*** Opening of Dataset excerpts ***

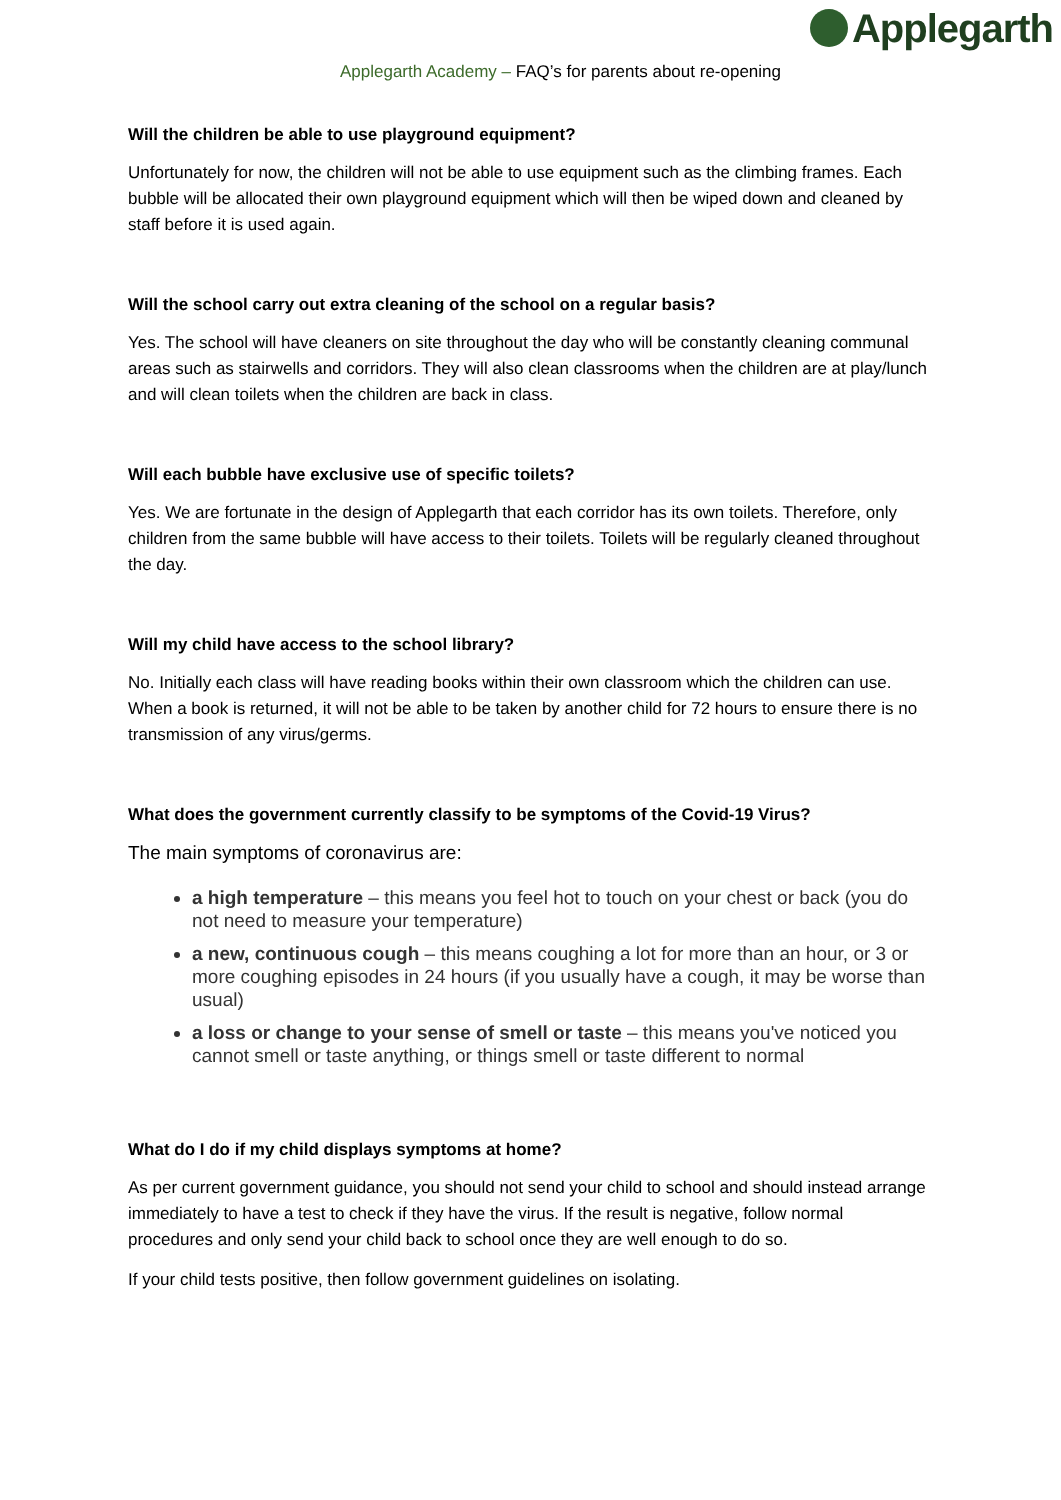Applegarth
Applegarth Academy – FAQ’s for parents about re-opening
Will the children be able to use playground equipment?
Unfortunately for now, the children will not be able to use equipment such as the climbing frames. Each bubble will be allocated their own playground equipment which will then be wiped down and cleaned by staff before it is used again.
Will the school carry out extra cleaning of the school on a regular basis?
Yes. The school will have cleaners on site throughout the day who will be constantly cleaning communal areas such as stairwells and corridors. They will also clean classrooms when the children are at play/lunch and will clean toilets when the children are back in class.
Will each bubble have exclusive use of specific toilets?
Yes. We are fortunate in the design of Applegarth that each corridor has its own toilets. Therefore, only children from the same bubble will have access to their toilets. Toilets will be regularly cleaned throughout the day.
Will my child have access to the school library?
No. Initially each class will have reading books within their own classroom which the children can use. When a book is returned, it will not be able to be taken by another child for 72 hours to ensure there is no transmission of any virus/germs.
What does the government currently classify to be symptoms of the Covid-19 Virus?
The main symptoms of coronavirus are:
a high temperature – this means you feel hot to touch on your chest or back (you do not need to measure your temperature)
a new, continuous cough – this means coughing a lot for more than an hour, or 3 or more coughing episodes in 24 hours (if you usually have a cough, it may be worse than usual)
a loss or change to your sense of smell or taste – this means you've noticed you cannot smell or taste anything, or things smell or taste different to normal
What do I do if my child displays symptoms at home?
As per current government guidance, you should not send your child to school and should instead arrange immediately to have a test to check if they have the virus. If the result is negative, follow normal procedures and only send your child back to school once they are well enough to do so.
If your child tests positive, then follow government guidelines on isolating.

*** Close of Dataset excerpts ***

**Problem to solve**
Your reply should be the number of lines in the listing above that contain "back", with nothing added.

**Exercise solution**
3